● Direction A:
From the cauliflower potato salad recipe, list every ingredient along with its stated amount.
● Direction B:
According to the cauliflower potato salad recipe, how many servings does it make?
● Direction C:
Extend the cauliflower potato salad recipe by writing the instructions that follow its last step.

● Provided passage:
Cauliflower Potato Salad (Low Carb Paleo Potato Salad)

Are you searching for a deliciously creamy and satisfying side dish that won’t derail your healthy eating goals? Look no further than this Low Carb Paleo Cauliflower Potato Salad! With its delightful combination of tender cauliflower, rich mayonnaise, and zesty Dijon mustard, this recipe is a guilt-free twist on a classic favorite. Perfect for summer barbecues, picnics, or a simple weeknight dinner, this salad promises to impress your family and friends while keeping your carb count low. Dive into this article to discover how to whip up this scrumptious dish in just 30 minutes!

Prep Time: 15 mins
Cook Time: 15 mins
Total Time: 30 mins
Cuisine: Paleo
Serves: 6 servings

Ingredients

  1. 1 head cauliflower, cut into florets
  2. 3 hard-boiled eggs, chopped
  3. 1/2 cup mayonnaise
  4. 1 tablespoon Dijon mustard
  5. 1/4 cup green onions, sliced
  6. Salt and pepper to taste

Instructions

  1. Prepare the cauliflower by washing it thoroughly and cutting into small, uniform bite-sized florets to ensure even cooking.

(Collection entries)
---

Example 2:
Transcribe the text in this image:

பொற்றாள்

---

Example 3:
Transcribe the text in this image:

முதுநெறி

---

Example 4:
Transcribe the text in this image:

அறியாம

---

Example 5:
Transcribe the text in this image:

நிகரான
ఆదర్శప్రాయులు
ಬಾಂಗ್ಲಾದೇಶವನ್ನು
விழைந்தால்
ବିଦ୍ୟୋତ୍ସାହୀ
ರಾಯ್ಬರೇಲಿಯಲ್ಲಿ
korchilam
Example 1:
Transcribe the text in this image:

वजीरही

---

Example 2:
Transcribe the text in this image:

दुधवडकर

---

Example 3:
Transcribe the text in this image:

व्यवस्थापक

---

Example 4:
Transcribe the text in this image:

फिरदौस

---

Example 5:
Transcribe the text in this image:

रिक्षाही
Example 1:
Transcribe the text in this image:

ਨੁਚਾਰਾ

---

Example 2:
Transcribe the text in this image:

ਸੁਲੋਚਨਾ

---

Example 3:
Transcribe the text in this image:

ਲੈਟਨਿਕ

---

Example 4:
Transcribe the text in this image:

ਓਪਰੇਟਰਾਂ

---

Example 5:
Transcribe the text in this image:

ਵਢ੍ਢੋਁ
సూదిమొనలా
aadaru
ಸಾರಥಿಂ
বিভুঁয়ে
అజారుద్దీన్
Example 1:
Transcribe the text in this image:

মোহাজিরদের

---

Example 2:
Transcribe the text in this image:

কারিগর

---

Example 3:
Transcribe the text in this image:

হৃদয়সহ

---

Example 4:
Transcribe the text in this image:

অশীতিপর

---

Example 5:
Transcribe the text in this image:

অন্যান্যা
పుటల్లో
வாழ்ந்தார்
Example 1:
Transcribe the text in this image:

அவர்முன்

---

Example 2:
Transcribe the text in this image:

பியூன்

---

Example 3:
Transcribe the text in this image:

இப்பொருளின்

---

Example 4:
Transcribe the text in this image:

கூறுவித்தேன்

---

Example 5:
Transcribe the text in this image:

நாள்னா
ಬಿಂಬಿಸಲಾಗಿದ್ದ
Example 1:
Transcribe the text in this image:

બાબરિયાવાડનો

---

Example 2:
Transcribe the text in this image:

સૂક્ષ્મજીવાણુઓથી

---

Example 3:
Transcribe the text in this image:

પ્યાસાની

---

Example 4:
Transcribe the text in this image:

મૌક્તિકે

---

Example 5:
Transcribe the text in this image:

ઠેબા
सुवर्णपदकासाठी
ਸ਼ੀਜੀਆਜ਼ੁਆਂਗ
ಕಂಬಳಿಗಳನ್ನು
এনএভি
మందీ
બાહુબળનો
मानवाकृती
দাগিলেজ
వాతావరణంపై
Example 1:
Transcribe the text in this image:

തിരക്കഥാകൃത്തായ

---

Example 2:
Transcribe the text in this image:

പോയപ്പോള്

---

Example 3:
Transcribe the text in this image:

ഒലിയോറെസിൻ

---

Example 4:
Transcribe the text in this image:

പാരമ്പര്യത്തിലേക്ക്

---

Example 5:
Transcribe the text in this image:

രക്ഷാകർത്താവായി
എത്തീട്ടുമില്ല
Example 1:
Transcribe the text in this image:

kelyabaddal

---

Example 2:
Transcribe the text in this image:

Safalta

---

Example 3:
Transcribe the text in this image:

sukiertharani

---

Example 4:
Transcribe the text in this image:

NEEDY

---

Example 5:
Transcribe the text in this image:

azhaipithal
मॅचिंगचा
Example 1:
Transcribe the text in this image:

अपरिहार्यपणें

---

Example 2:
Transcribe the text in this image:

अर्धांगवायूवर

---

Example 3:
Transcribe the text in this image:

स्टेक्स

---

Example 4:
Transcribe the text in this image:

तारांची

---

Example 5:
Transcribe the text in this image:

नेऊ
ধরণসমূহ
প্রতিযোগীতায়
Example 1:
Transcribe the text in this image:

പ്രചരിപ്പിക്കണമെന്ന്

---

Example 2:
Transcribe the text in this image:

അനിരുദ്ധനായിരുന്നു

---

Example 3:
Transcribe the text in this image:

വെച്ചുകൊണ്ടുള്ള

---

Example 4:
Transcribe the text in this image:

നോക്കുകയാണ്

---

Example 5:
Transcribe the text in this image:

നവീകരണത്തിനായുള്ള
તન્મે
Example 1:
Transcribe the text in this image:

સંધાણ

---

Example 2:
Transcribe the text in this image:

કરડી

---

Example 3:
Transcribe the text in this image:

● Expected output A:
1 head cauliflower, cut into florets
3 hard-boiled eggs, chopped
1/2 cup mayonnaise
1 tablespoon Dijon mustard
1/4 cup green onions, sliced
Salt and pepper to taste

● Expected output B:
6 servings

● Expected output C:
  2. Bring a large pot of salted water to a rolling boil. Add the cauliflower florets and cook for 4-5 minutes until they are tender-crisp, being careful not to overcook.
  3. Drain the cauliflower in a colander and immediately rinse with cold water to stop the cooking process. Allow the florets to cool completely and drain excess moisture.
  4. While the cauliflower is cooling, hard-boil the eggs by placing them in a pot of cold water, bringing to a boil, then removing from heat and letting sit covered for 10-12 minutes.
  5. Peel the hard-boiled eggs and chop them into small, even pieces.
  6. In a large mixing bowl, combine mayonnaise, Dijon mustard, sliced green onions, salt, and pepper to create the dressing.
  7. Add the cooled cauliflower florets and chopped eggs to the dressing, gently folding to ensure even coating.
  8. Taste and adjust seasoning as needed, adding more salt and pepper to preference.
  9. Cover and refrigerate for at least 30 minutes to allow flavors to meld together before serving.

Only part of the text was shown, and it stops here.